Offer regular educational sessions in Equity, Diversity, Inclusion, and Indigenization (EDII), and embed competency in EDII as a requirement for all students, faculty, staff, and senior administrator positions.

IV.

In consultation with equity-seeking groups, develop appropriate ways to collect, analyze and report on data and metrics of EDII initiatives to effectively monitor progress. Ensure that any improvements in these metrics are celebrated and the work of staff and faculty to make these shifts are recognized.

V.

Create a culture of excellence and support that recognizes and celebrates excellence through the creation of a new recognition and award program at Queen’s Engineering for both internal and external partners.

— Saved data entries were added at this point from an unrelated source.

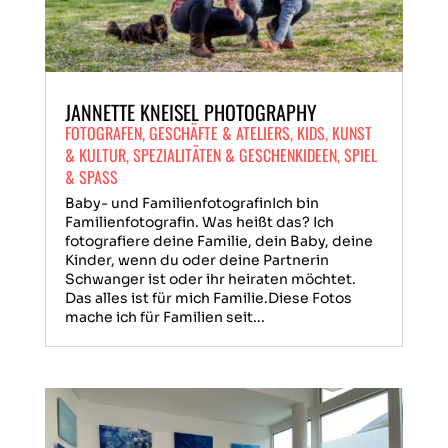
JANNETTE KNEISEL PHOTOGRAPHY
FOTOGRAFEN
,
GESCHÄFTE & ATELIERS
,
KIDS
,
KUNST
& KULTUR
,
SPEZIALITÄTEN & GESCHENKIDEEN
,
SPIEL
& SPASS
Baby- und FamilienfotografinIch bin
Familienfotografin. Was heißt das? Ich
fotografiere deine Familie, dein Baby, deine
Kinder, wenn du oder deine Partnerin
Schwanger ist oder ihr heiraten möchtet.
Das alles ist für mich Familie.Diese Fotos
mache ich für Familien seit...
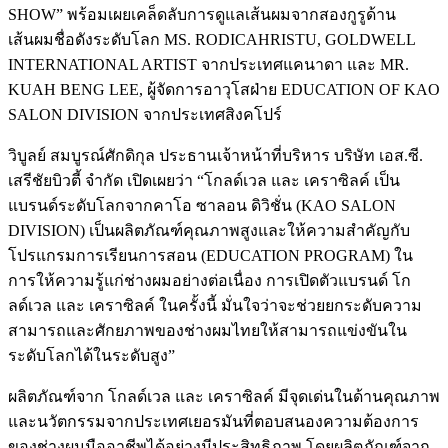
SHOW” พร้อมเผยเคล็ดลับการดูแลเส้นผมจากสองกูรูด้าน
เส้นผมชื่อดังระดับโลก
MS. RODICAHRISTU
, GOLDWELL
INTERNATIONAL ARTIST จากประเทศแคนาดา และ
MR.
KUAH BENG LEE
, ผู้จัดการอาวุโสฝ่าย EDUCATION OF KAO
SALON DIVISION จากประเทศสิงคโปร์
วิบูลย์ สมบูรณ์ศักดิกุล
ประธานเจ้าหน้าที่บริหาร บริษัท เอส.ซี.
เสรีชัยบิวตี้ จำกัด เปิดเผยว่า “โกลด์เวล และ เคราซิลค์ เป็น
แบรนด์ระดับโลกจากคาโอ ซาลอน ดิวิชั่น (KAO SALON
DIVISION) เป็นผลิตภัณฑ์คุณภาพสูงและให้ความสำคัญกับ
โปรแกรมการเรียนการสอน (EDUCATION PROGRAM) ใน
การให้ความรู้แก่ช่างผมอย่างต่อเนื่อง การเปิดตัวแบรนด์ โก
ลด์เวล และ เคราซิลค์ ในครั้งนี้ มั่นใจว่าจะช่วยยกระดับความ
สามารถและศักยภาพของช่างผมไทยให้สามารถแข่งขันใน
ระดับโลกได้ในระดับสูง”
ผลิตภัณฑ์จาก โกลด์เวล และ เคราซิลค์ มีจุดเด่นในด้านคุณภาพ
และนวัตกรรมจากประเทศเยอรมันที่ตอบสนองความต้องการ
ของช่างผมมืออาชีพได้อย่างมีประสิทธิภาพ โดยผลิตภัณฑ์จาก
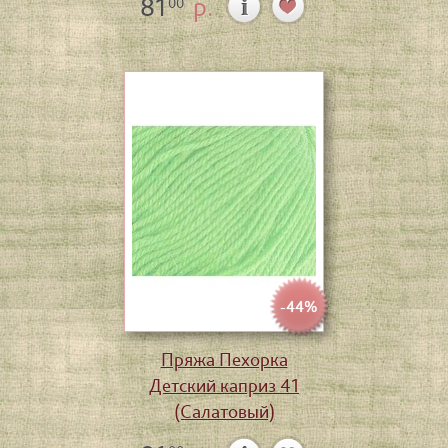
81
р.
00
-44%
Пряжа Пехорка
Детский каприз 41
(Салатовый)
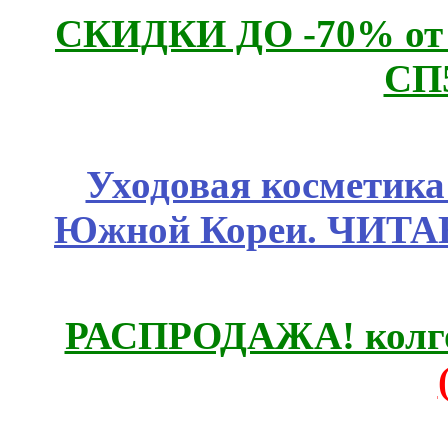
СКИДКИ ДО -70% о
СП
Уходовая косметик
Южной Кореи. ЧИТ
РАСПРОДАЖА! колгот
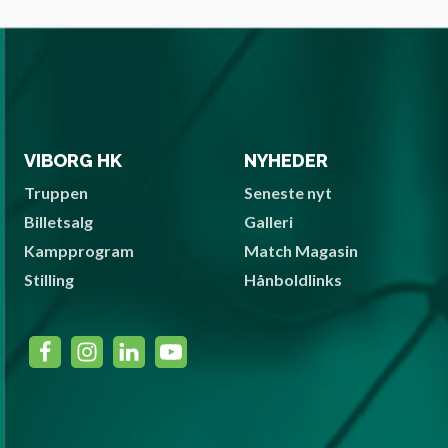
VIBORG HK
NYHEDER
Truppen
Seneste nyt
Billetsalg
Galleri
Kampprogram
Match Magasin
Stilling
Hånboldlinks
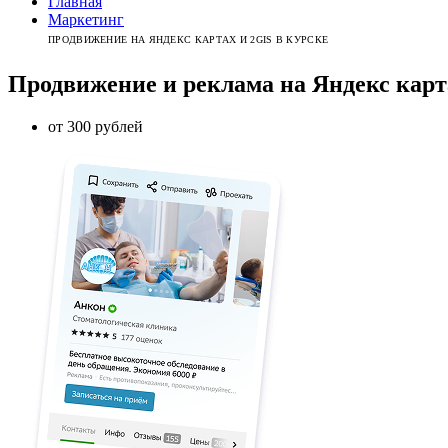
Главная
Маркетинг
ПРОДВИЖЕНИЕ НА ЯНДЕКС КАРТАХ И 2GIS В КУРСКЕ
Продвижение и реклама на Яндекс карт
от 300 рублей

Summary This document is just the start for our new five-year plan. There are some ambitious goals, but this is a time where ambition and audacity are needed to tackle the challenges that face us. This plan is also a conversation starter and a document that will develop and grow through work and dialogue among our faculty, staff, students, alumni, and other partners. Together, we will build the future of Queen’s Engineering. In creating this plan, the Faculty of Engineering commits to developing annual reporting to update our status, to assess that the goals and metrics remain relevant to our operational realities, and to ensure that our plan aligns with the wider goals of Queen’s University. The Strategic Plan should not simply be a task list—it needs to be a document used to guide and evaluate decisions. In issuing this plan, the Faculty of Engineering is committing to fostering diversity, pushing the frontiers of teaching, and honing our research excellence. The Faculty of Engineering has an excellent history and reputation, and we intend to go even further to make Queen’s Engineering the place where global challenges are addressed and solved by our researchers, our students and our graduates.